O contraste que encontrei é que nos meses viajando eu passei por períodos de retiro em completo silêncio. Eram minutos, horas, dias e até semanas, tanto sozinha quanto em grupo, na meditação na comunidade que fiquei, na quietude do monastério que visitei, na natureza que diariamente contemplei, nos nasceres e pores do sol que acompanhei, no isolamento da colina onde me refugiei, no encontro do meu verdadeiro Ser.
Todos os ambientes que estive eram contemplativos e o silêncio, natural, mesmo com muitas pessoas, às vezes era apenas quebrado pelo canto, dos bhajans ou do Taize, que em essência, naquela ambiente, são meditação.
Meu professor espiritual tem feito uma orientação prática que ele chama de Um Compromisso com a Autodescoberta.

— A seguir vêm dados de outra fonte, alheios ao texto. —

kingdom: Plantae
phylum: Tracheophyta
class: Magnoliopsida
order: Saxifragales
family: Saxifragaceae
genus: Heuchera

É basicamente sentar e ficar em silêncio, não como em uma meditação exatamente, mas buscando o vazio, a natureza do nosso verdadeiro Ser, mesmo que as distrações mentais apareçam, o lembrete é voltar para aquele que lugar interno no qual a paz está. Ele propõe 5 a 30 minutos, isolados ou seguidos, mas sempre com a atenção para o estado de presença. Neste lugar, quando o acesso, me sinto completamente acolhida e é incrível pensar que está o tempo todo aqui.
Esse silêncio pode ser acessado ainda de outras formas, no movimento, como a dança, e até no som. Esta semana, participei de um workshop chamado Sound of The Soul (O Som da Alma), guiado por uma artista inglesa que gosto muito, a Ayla Schafer, e que tem um álbum chamado Silent Voices (Vozes Silenciosas). Foram cinco horas com dinâmicas direcionadas à jornada de descoberta dos sons, do silêncio e da música do nosso Ser interior.
Fechei minha boca e falei com você por centenas de maneiras silenciosas. (Rumi)
Lembrei lá de uma vivência que estive há três mesesde Sound Bath (Banho de Som), com sons medicinais, como o Gong. No final, o convite era emitir sons suaves com a própria voz, acompanhados de um instrumento chamado Shruti Box. Naquela experiência, me dei conta como nossa voz também pode vibrar em uma sintonia de paz para nós mesmos.
No show da Ayla Schafer, um dia depois do workshop, ela pediu para que após as músicas não houvesse palmas, mas silêncio, ou movimentos com as mãos para o ar. Faz todo sentido, porque esse tipo de música medicina, por ser curativa e nos guiar para o estado de silêncio interno, ao bater palmas ou assoviar alto, todo aquele campo energético que se formou, se dissolve. Talvez seja por isso que eu perceba meu afastamento de ambientes barulhentos, a vibração sonora na sintonia certa ajuda a manter meu estado de paz e assim ouvir meus chamados internos.
O silêncio é a melhor e mais potente Iniciação. (Ramana Maharshi)
Tem um outro barulho, que não é sonoro, mas pode perturbar muito a mente, que é o excesso de informação. É por isso que no fim do ano, já há uns sete anos, eu dou uma pausa nas redes sociais, especialmente Instagram, entre as festas de Natal e Ano Novo, e fico, pelo menos, 30 dias sem acessar. Esse silêncio informativo me ajuda nesse período que, para mim, é muito introspectivo, de avaliar o último ciclo e se preparar para o início de outro. Não que o tempo faça diferença, é só uma data, mas me sinto bem em silenciar as telas, na medida do possível, porque é também um ambiente frenético no qual convivemos hoje em dia, especialmente nessa época. Assim, sempre volto reenergizada. Recomendo.
E hoje, no Solstício de Verão, o dia mais longo do ano, que possamos nos integrar mais aos movimentos, sons e silêncios da natureza, lembrando que, no todo, somos apenas Um. Feliz novo ciclo!